The Ignatian Way – The End of a Journey

By Anouska Robinson-Biggin fcJ

From the 19th to 29th July 2018 with Alicia fcJ and Peter Randall SJ I had the joy of leading a group of nine young adults from Mount Street Jesuit Centre from Lleida to Manresa on the fourth part of The Ignatian Way. Two of the nine had walked with Peter and I from Loyola where the pilgrimage had begun in 2015.

We were blessed with good weather, hot – averaging mid 30s – but so blessed that it was not the week later when it would have been the mid-40s and this is one part that has been consistent through each of the four years, the right conditions and the right people turning up at the right time to help, initially MariJoxe and her friend Lurdes, then Jaime a Spanish Jesuit scholastic arrived in London and helped with the planning of the accommodation and then Alicia returned from Argentina and has been wonderful to work alongside for the last three years.

The walking this year was lower in altitude than the first but with more varied landscapes than the 2nd and 3rd and we had the joy of Montserrat and Manresa to call us forward when the limbs were tired and the pathway long. In total we walked about 112 miles or 180 km over six days and the only blister I got over the whole four years was on the day we spent (not really walking) in Manresa! The climb to Montserrat was brutal and was finished off with big steps and a woodland path that is meant to be easier than the road, but my knees were not so convinced having done the 27 km walk already. However, the beauty of the place was stunning, and I am sure was made more beautiful because of the effort taken to get there.

**Data shown**

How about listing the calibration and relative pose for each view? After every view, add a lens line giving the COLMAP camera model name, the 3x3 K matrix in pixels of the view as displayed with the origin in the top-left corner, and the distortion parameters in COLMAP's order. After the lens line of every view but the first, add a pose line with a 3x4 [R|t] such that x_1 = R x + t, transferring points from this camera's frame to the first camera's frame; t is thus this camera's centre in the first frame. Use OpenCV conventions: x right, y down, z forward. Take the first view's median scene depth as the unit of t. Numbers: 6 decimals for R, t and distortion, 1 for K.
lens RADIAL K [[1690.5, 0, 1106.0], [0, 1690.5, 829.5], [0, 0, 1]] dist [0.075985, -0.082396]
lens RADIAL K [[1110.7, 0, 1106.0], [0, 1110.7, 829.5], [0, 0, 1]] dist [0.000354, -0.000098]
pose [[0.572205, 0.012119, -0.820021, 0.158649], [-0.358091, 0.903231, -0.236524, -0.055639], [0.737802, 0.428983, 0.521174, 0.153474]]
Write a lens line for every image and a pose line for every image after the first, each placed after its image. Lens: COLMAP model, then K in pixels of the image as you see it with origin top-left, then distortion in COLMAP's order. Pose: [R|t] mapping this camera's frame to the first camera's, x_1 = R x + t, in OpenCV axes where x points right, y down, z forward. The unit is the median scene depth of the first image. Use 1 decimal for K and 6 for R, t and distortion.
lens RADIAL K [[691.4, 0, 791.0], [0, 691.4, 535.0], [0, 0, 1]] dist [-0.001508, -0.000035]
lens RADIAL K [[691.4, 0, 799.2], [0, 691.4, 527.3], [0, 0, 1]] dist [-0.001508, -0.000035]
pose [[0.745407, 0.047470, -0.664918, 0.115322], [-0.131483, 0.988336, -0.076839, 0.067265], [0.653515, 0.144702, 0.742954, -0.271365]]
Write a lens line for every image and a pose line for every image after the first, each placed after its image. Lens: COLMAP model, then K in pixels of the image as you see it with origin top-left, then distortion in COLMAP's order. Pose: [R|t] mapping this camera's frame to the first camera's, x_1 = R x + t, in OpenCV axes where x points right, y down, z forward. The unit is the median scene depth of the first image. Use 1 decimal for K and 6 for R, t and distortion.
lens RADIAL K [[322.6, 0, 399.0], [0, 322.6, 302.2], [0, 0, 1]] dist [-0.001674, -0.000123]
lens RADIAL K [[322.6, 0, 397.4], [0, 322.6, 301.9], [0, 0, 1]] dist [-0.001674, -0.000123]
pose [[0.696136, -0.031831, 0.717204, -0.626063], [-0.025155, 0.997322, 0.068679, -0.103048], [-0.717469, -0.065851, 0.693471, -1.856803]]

**Required tasks**
- 1) Do these statements agree with the Ignatian Way account? Answer each with yes or no and quote the deciding words.
(a) The group walked from Lleida to Manresa.
(b) Temperatures during the walk averaged in the mid-40s.
(c) The writer got several blisters over the four years.
- 2) Transcribe the part of the Ignatian Way account that opens with the words containing "By Anouska Robinson-Biggin" and closes with "begun in 2015.".
Rely only on the account of the Ignatian Way walk.

**Per-task outputs**
- 1)
(a) Yes: "from Lleida to Manresa on the fourth part of The Ignatian Way"
(b) No: "hot – averaging mid 30s"
(c) No: "the only blister I got over the whole four years was on the day we spent (not really walking) in Manresa!"

- 2)
By Anouska Robinson-Biggin fcJ

From the 19th to 29th July 2018 with Alicia fcJ and Peter Randall SJ I had the joy of leading a group of nine young adults from Mount Street Jesuit Centre from Lleida to Manresa on the fourth part of The Ignatian Way. Two of the nine had walked with Peter and I from Loyola where the pilgrimage had begun in 2015.